Whole sea bass is a real treat, with plenty of flavour from being cooked on the bone, but you can also use fillets, which may be easier to cook with first time around.
Recipe suitable for:
To reduce inflammation in Crohn’s disease (if made with reduced avocado)
To maintain remission in Crohn’s disease
To reduce symptoms of Crohn’s disease and ulcerative colitis
For intestinal narrowing
For coeliac and gluten intolerance
For lactose intolerance
All recipes adapted from Tasty & Healthy, by Omer Miller and Elinoar Rabin (with recipes from Albert Roux)
- To make the lemon dressing: In a small saucepan add the lemon juice, honey and the quartered lemons (include the pips).
- Simmer on a low heat for approximately 40 minutes. Once the juice has reduced by half, pass through a sieve. In a small mixing bowl together the olive oil and lemon paste. Mix in the lemon zest, sliced spring onion, chopped coriander, and chilli powder. Season to taste.

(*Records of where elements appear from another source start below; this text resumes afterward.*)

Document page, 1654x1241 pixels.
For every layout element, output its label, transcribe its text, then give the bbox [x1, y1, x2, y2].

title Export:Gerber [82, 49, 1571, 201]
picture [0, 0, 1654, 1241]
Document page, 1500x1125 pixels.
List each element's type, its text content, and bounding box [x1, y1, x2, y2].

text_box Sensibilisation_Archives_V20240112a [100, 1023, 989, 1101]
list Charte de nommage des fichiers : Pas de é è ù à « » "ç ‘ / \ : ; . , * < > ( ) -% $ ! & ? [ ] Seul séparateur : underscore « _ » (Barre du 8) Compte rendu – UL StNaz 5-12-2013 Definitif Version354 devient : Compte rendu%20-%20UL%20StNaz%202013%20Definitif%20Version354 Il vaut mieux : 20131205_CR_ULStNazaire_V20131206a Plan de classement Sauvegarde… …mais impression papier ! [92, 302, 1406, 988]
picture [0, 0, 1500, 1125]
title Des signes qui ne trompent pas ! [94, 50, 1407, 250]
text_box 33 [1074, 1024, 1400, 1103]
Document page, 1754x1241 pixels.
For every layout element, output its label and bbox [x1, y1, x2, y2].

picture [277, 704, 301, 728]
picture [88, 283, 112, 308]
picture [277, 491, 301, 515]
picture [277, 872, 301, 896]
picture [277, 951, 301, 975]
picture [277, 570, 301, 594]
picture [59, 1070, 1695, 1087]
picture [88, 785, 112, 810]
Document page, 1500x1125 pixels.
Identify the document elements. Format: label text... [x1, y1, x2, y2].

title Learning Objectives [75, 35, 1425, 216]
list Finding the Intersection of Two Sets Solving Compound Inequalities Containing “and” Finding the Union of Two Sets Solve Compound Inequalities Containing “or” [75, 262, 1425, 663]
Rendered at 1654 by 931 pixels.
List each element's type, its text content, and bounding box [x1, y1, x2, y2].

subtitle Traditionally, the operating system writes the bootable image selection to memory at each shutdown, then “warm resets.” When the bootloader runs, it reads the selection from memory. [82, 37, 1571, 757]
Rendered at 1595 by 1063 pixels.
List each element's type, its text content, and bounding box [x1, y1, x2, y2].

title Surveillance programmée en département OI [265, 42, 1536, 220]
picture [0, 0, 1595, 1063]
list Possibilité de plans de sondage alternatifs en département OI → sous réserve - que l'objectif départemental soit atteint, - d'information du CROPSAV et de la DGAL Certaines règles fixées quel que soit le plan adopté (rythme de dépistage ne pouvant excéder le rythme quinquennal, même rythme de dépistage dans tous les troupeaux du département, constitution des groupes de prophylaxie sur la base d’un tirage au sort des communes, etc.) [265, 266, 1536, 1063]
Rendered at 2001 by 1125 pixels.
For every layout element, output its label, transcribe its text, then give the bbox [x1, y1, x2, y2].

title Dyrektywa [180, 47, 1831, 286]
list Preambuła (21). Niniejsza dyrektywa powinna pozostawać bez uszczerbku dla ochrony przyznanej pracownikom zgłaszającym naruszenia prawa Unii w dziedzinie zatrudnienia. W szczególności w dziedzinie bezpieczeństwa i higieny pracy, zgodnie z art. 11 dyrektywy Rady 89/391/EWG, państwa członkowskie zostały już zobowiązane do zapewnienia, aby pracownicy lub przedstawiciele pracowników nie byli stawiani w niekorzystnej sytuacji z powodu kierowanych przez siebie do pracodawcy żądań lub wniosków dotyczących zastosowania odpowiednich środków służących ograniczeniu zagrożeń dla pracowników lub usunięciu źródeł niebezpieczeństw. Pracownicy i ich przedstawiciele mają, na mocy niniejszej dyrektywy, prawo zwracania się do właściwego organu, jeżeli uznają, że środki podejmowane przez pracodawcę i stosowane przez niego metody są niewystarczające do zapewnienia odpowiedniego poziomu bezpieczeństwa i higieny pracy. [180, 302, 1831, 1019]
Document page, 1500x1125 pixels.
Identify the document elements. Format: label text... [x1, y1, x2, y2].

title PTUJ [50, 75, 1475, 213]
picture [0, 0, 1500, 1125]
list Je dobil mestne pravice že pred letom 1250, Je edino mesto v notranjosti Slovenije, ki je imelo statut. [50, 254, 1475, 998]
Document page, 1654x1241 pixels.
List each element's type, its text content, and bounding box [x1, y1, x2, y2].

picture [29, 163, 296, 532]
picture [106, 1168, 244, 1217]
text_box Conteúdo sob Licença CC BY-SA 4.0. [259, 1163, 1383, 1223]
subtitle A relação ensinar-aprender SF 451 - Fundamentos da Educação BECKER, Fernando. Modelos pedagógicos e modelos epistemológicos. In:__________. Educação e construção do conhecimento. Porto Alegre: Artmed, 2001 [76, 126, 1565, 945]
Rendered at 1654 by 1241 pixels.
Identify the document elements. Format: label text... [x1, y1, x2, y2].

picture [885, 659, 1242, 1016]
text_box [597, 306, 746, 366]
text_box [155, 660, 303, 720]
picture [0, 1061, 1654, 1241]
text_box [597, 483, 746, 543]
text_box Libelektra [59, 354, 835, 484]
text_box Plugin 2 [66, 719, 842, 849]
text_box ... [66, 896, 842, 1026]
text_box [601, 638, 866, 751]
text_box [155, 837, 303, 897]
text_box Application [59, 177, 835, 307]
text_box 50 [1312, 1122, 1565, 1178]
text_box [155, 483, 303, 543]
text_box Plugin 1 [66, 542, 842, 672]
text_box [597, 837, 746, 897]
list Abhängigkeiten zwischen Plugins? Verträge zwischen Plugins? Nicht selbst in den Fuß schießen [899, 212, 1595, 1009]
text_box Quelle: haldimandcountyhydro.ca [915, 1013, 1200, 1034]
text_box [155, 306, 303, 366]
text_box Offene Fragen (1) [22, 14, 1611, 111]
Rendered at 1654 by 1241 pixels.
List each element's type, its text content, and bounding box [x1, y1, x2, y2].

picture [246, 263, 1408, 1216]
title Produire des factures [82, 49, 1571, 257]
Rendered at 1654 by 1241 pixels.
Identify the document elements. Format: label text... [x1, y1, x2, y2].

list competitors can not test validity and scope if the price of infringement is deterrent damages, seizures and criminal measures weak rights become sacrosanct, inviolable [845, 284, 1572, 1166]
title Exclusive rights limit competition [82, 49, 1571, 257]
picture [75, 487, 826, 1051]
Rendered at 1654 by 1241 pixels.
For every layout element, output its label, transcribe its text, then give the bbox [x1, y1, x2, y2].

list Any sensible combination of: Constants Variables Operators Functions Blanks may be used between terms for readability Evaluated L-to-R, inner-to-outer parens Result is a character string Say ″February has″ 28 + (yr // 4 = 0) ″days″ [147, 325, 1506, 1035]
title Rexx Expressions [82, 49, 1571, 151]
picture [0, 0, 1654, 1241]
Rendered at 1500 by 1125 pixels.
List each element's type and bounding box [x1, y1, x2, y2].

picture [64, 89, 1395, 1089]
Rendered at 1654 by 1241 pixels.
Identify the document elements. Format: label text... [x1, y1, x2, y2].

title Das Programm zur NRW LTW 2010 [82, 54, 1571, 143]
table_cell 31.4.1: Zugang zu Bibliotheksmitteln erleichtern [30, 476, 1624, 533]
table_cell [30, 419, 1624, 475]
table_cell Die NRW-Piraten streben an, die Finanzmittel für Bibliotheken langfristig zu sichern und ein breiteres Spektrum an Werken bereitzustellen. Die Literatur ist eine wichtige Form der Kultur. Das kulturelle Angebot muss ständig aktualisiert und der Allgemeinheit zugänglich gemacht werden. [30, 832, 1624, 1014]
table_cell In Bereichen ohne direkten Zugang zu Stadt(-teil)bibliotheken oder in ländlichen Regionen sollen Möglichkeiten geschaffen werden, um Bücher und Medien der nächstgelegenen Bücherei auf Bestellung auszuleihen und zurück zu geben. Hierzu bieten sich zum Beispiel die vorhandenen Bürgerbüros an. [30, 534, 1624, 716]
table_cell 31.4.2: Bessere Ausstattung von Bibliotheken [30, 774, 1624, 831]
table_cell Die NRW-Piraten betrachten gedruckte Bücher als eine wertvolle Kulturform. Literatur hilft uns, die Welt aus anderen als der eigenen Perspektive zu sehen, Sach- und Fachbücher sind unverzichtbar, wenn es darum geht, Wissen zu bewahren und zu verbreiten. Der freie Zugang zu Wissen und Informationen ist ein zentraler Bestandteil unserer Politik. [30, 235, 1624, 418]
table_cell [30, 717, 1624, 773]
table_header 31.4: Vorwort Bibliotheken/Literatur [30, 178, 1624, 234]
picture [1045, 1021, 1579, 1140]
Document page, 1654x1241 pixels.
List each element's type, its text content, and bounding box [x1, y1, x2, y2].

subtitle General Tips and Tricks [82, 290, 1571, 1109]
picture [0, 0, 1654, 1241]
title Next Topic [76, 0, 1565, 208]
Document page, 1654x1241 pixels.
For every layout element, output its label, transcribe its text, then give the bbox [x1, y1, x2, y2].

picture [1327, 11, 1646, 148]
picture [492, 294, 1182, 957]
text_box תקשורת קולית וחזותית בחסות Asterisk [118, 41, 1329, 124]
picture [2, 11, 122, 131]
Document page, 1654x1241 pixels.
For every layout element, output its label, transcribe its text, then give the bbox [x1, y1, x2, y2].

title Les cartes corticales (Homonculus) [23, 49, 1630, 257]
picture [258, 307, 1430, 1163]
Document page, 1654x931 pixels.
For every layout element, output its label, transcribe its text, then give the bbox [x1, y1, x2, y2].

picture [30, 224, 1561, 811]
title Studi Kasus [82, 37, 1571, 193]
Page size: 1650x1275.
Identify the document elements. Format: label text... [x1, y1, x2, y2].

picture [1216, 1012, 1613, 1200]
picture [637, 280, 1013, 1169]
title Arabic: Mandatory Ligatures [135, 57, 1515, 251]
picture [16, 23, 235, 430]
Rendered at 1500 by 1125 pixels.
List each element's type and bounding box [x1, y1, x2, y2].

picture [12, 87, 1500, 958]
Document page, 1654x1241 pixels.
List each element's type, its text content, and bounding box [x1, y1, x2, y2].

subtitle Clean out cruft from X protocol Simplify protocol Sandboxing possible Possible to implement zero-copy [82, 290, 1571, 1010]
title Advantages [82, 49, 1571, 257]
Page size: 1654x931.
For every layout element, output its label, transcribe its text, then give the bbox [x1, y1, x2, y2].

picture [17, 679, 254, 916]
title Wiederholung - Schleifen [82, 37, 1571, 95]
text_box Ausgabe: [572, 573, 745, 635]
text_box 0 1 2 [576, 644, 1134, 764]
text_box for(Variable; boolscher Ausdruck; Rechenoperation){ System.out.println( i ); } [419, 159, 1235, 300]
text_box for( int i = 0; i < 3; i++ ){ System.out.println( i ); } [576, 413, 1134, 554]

- For the avocado purée: peel and stone the ripe avocados. Place the avocados in a blender with the lemon juice, Tabasco, olive oil, coriander and a pinch of salt. Blend until smooth (you might need to add a little water if the avocados are not ripe enough).
- For the sea bass and courgette: make sure the fish fillets are clean and properly descaled before using. Season them with salt. Sear the fish skin side down in a pan with a tablespoon of olive oil on a medium heat. Once the skin is crispy and lightly coloured (roughly 3 minutes) turn the fish over and cook for a further 1 minute (depending on the size of the fillet).
- In the same pan, sear the courgette for a couple of minutes and deglaze with water. Once the water has completely evaporated, the courgette should be tender and cooked throughout.
- Peel, stone and segment the avocado. Pan sear each segment carefully in a lightly oiled pan. Once the avocado segments are coloured on each side remove from the pan and delicately plate all the ingredients.